At first glance, the problem seems to ask for distributing balls as evenly as possible. The brute-force way would be to try all possible ways to split the bags, but this quickly becomes infeasible with large arrays or big numbers.

The key insight is to recognize that the problem is about minimizing the maximum bag size using a limited number of splits. Instead of tracking every possible distribution, we can reframe the problem: for a given maximum allowed bag size, can we achieve it with at most maxOperations splits? If so, maybe we can do even better; if not, we need to allow larger bags.

This is a classic scenario for binary search on the answer. We search for the smallest possible maximum bag size that can be achieved with the allowed number of operations.

Solution Approach

We use binary search to efficiently find the minimum possible limit for the largest bag size:

1. Define the search space:
   • The smallest possible bag size is 1 (can't have zero balls).
   • The largest possible bag size is the largest number in nums (no splits at all).
2. Binary search loop:
   • For each candidate maximum size (midpoint of search space), check if it's possible to split the bags such that no bag exceeds this size, using at most maxOperations splits.
   • If possible, try a smaller maximum (move right pointer down).
   • If not possible, try a larger maximum (move left pointer up).
3. How to check feasibility:
   • For each bag, compute how many splits are needed to make all resulting bags have at most the candidate size.
   • For a bag with balls balls and candidate size limit, the number of splits needed is (balls - 1) // limit.

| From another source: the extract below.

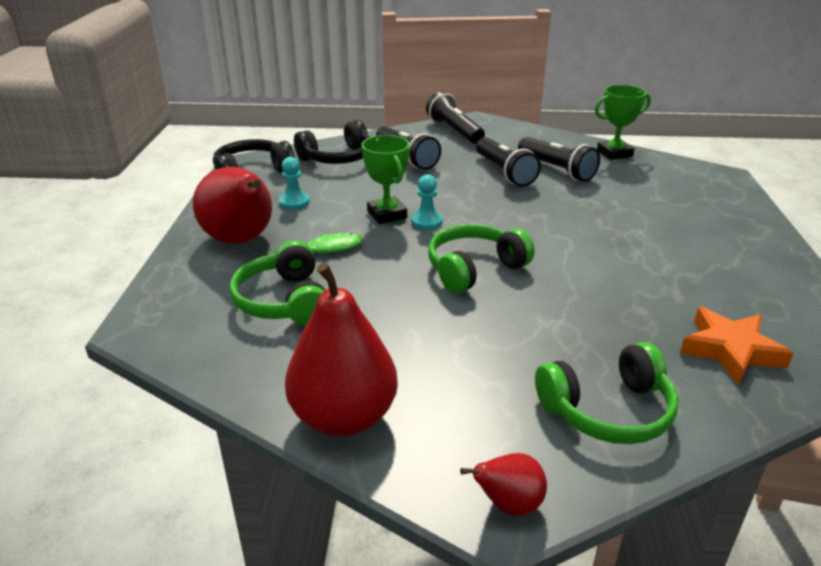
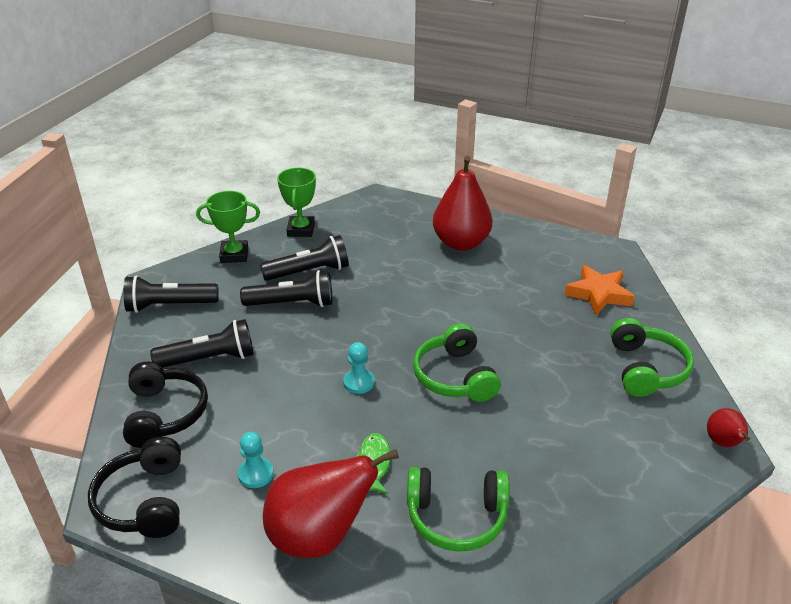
camera: 70 degrees left, 5 degrees up
red pear [285,262,398,437] -> red pear moved to [433,156,493,251]
green trophy [362,135,410,224] -> green trophy moved to [196,191,260,263]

This formula works because splitting a bag into ceil(balls / limit) bags requires ceil(balls / limit) - 1 splits, and (balls - 1) // limit gives the same result.
   • Sum the splits for all bags; if the total is at most maxOperations, it's feasible.
4. Return the smallest feasible candidate.

Example Walkthrough

Suppose nums = [9, 7, 3] and maxOperations = 2.

1. Initial search space: left = 1, right = 9 (max of nums).
2. First mid = 5:
   • Bag 9: (9-1)//5 = 1 split
   • Bag 7: (7-1)//5 = 1 split
   • Bag 3: (3-1)//5 = 0 splits
   • Total splits = 2 (fits maxOperations)
   • Feasible! Try smaller: right = 4
3. Next mid = 2:
   • Bag 9: (9-1)//2 = 4 splits
   • Bag 7: (7-1)//2 = 3 splits
   • Bag 3: (3-1)//2 = 1 split
   • Total splits = 8 (too many)
   • Not feasible. Try larger: left = 3
4. Next mid = 3:
   • Bag 9: (9-1)//3 = 2 splits
   • Bag 7: (7-1)//3 = 2 splits
   • Bag 3: (3-1)//3 = 0 splits
   • Total splits = 4 (too many)
   • Not feasible. Try larger: left = 4
5. Next mid = 4:
   • Bag 9: (9-1)//4 = 2 splits
   • Bag 7: (7-1)//4 = 1 split
   • Bag 3: (3-1)//4 = 0 splits
   • Total splits = 3 (too many)
   • Not feasible. Try larger: left = 5
6. Left passes right (left = 5, right = 4), so answer is 5.

After at most 2 splits, the smallest possible largest bag is 5.

Time and Space Complexity

• Brute-force: Try all possible ways to split bags, which is exponential and infeasible for large inputs.
• Optimized (Binary Search) Approach:
  • Binary search runs in O(log(max(nums))) iterations.
  • Each iteration checks all bags: O(n) per check.
  • Total time: O(n * log(max(nums))).
  • Space: O(1) extra space (not counting input).

Summary

By reframing the problem as a search for the minimal possible maximum bag size, we avoid brute-force enumeration and instead use binary search. The key insight is that for any candidate bag size, we can efficiently check if it is achievable with the allowed number of splits. This makes the solution both elegant and efficient, scaling well even for large input sizes.